- [Exercise instructions]
Write out, from the entries below, exactly the lines that run between the lines holding "qualifying event; and" and "covered under the Plan).", inclusive, and stop there.

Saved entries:
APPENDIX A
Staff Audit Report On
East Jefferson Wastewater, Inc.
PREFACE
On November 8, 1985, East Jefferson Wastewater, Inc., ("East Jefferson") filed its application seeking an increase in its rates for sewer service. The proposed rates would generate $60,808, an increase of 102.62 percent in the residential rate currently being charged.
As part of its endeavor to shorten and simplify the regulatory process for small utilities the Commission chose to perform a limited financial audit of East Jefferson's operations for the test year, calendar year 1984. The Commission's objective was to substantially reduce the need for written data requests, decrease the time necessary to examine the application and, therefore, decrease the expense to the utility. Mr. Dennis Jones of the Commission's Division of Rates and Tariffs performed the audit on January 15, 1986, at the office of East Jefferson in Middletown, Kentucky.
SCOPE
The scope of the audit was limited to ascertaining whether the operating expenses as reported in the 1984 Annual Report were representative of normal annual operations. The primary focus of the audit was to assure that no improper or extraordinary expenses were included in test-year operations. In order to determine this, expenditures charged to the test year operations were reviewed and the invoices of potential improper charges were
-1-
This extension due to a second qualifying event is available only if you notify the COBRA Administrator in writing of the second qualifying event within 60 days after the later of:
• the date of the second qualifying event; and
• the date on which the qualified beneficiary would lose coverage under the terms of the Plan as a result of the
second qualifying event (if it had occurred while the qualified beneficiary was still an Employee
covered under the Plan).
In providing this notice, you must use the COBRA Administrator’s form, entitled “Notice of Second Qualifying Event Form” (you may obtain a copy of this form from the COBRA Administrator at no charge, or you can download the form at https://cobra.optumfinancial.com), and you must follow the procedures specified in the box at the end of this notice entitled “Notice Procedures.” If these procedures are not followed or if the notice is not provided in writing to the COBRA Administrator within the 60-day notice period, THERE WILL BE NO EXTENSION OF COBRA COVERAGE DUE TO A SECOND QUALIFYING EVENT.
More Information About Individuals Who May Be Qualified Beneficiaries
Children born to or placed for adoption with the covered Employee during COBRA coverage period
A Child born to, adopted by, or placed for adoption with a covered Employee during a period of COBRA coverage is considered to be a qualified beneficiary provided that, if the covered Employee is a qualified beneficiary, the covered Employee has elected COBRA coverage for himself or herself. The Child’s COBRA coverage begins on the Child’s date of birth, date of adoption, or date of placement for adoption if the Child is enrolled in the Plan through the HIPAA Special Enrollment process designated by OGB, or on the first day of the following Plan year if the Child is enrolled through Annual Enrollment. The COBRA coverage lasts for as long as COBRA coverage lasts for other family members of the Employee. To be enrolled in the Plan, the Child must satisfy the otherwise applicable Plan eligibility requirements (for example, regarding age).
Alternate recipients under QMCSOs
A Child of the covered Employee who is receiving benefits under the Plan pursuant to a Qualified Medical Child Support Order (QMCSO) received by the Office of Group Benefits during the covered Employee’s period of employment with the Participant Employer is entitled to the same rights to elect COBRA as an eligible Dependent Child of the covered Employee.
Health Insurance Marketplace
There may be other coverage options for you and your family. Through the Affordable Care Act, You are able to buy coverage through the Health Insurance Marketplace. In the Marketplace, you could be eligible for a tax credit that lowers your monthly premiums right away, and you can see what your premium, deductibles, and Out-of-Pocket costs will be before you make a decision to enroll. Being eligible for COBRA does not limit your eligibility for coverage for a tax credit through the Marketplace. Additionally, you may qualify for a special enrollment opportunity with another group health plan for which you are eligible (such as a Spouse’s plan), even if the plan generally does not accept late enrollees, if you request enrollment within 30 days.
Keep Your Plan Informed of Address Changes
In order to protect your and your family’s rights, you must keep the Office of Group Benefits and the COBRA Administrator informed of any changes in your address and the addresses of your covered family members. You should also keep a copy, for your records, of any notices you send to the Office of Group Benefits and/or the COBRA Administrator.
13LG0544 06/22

==

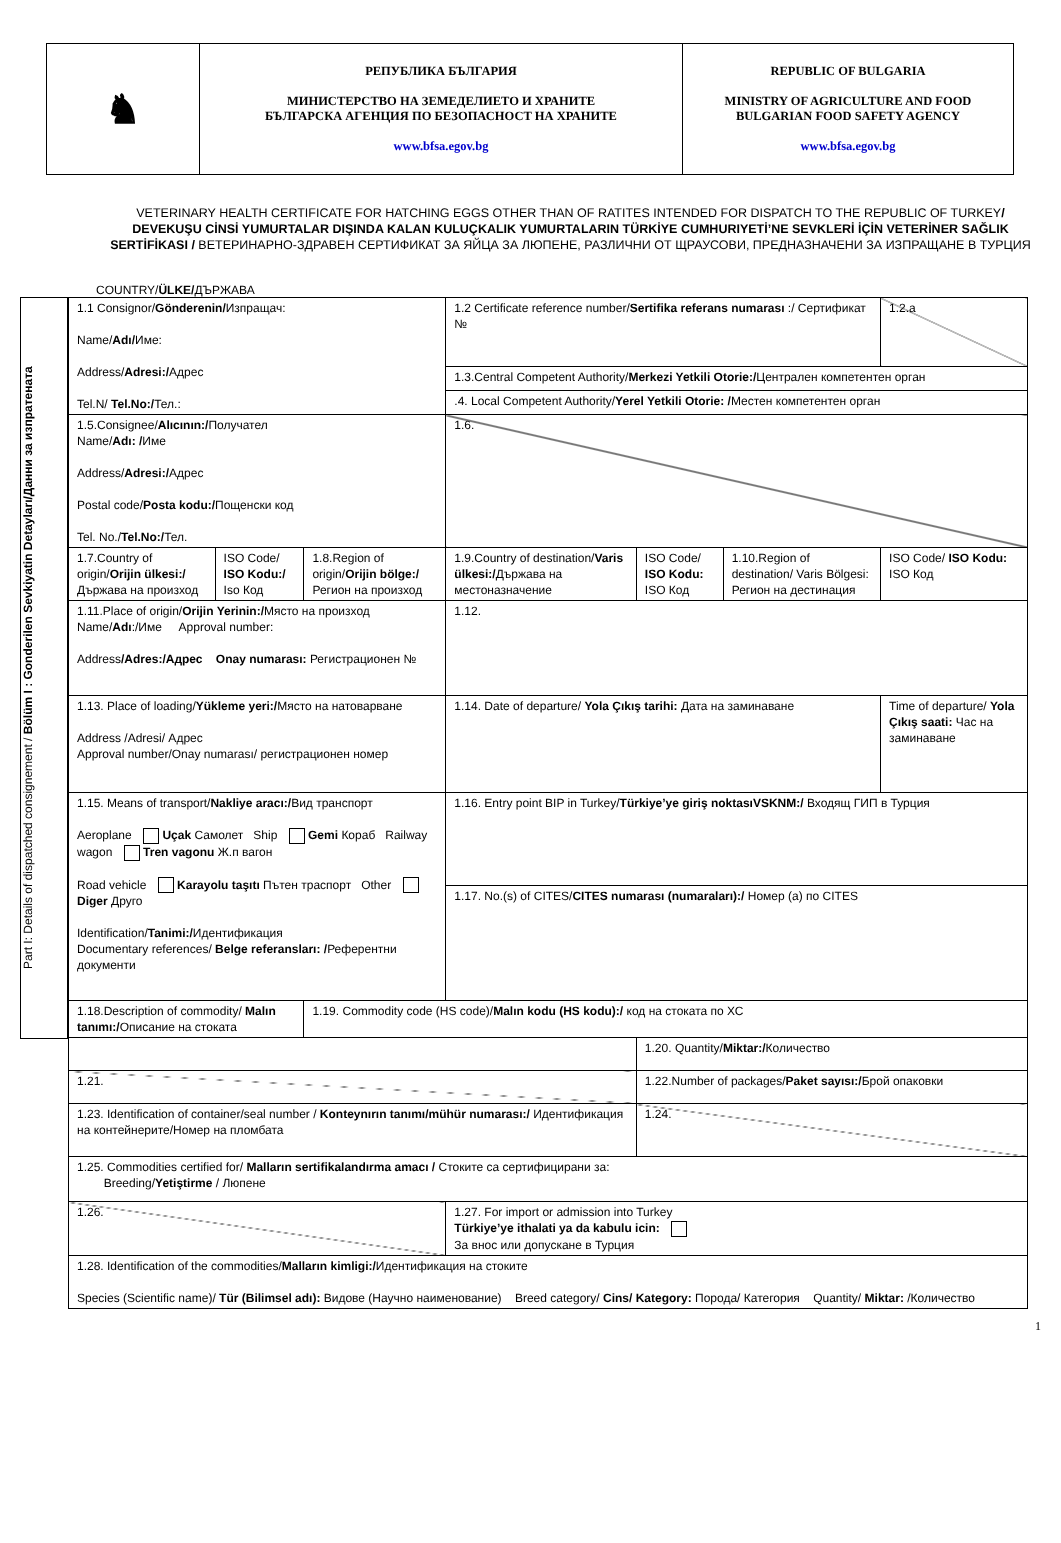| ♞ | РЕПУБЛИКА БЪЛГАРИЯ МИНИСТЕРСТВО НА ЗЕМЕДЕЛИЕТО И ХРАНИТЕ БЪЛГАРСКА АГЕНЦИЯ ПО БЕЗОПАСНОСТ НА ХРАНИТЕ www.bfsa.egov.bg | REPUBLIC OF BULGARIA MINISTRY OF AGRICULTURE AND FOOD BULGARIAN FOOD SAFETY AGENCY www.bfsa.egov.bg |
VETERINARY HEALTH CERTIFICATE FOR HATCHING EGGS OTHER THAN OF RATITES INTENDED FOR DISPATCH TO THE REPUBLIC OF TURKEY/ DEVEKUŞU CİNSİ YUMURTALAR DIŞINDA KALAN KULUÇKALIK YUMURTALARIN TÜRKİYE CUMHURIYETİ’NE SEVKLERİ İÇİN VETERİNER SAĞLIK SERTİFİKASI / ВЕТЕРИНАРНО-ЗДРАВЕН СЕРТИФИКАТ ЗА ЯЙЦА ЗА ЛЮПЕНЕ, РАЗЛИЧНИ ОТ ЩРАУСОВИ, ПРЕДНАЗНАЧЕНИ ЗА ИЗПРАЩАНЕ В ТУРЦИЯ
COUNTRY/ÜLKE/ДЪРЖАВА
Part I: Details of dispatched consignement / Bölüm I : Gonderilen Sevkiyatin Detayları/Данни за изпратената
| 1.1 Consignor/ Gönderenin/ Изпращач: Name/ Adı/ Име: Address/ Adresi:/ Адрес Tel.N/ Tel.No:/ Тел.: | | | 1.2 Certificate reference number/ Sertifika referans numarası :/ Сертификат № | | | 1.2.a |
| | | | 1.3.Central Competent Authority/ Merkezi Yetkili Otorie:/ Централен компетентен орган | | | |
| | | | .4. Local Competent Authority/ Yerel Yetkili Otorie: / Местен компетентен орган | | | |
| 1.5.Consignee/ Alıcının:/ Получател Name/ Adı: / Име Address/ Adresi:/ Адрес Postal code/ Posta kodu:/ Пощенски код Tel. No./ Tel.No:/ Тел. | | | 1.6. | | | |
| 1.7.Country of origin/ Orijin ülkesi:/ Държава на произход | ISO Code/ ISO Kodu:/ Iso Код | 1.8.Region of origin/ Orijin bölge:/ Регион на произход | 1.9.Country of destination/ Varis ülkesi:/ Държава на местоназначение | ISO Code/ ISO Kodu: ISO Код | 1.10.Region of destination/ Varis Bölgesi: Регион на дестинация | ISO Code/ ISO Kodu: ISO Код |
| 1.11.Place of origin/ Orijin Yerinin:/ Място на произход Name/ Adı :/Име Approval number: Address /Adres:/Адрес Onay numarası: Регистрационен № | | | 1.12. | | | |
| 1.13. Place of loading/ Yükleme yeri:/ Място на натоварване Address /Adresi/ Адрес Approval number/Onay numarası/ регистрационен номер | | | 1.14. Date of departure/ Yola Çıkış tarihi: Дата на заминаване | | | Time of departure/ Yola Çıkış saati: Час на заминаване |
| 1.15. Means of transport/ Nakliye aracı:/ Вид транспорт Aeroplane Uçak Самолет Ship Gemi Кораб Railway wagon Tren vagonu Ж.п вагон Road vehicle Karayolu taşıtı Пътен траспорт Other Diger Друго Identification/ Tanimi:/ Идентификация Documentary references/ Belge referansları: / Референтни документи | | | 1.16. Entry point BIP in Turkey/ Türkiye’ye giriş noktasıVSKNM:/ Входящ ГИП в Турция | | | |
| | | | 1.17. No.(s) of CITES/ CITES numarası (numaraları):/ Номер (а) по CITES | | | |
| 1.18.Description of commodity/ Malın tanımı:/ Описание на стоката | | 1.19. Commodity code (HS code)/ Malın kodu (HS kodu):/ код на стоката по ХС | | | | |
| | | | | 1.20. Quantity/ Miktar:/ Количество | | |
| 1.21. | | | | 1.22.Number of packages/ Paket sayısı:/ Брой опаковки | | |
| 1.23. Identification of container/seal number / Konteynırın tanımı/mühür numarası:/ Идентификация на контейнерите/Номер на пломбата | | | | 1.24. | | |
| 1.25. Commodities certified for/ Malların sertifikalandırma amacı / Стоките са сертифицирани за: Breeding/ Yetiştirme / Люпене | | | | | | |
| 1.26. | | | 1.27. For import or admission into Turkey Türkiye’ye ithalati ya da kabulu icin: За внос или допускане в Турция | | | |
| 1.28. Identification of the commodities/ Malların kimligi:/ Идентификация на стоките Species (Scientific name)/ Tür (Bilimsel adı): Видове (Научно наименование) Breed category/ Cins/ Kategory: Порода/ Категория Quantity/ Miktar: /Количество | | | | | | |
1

- [Answer box]
• the date of the second qualifying event; and
• the date on which the qualified beneficiary would lose coverage under the terms of the Plan as a result of the
second qualifying event (if it had occurred while the qualified beneficiary was still an Employee
covered under the Plan).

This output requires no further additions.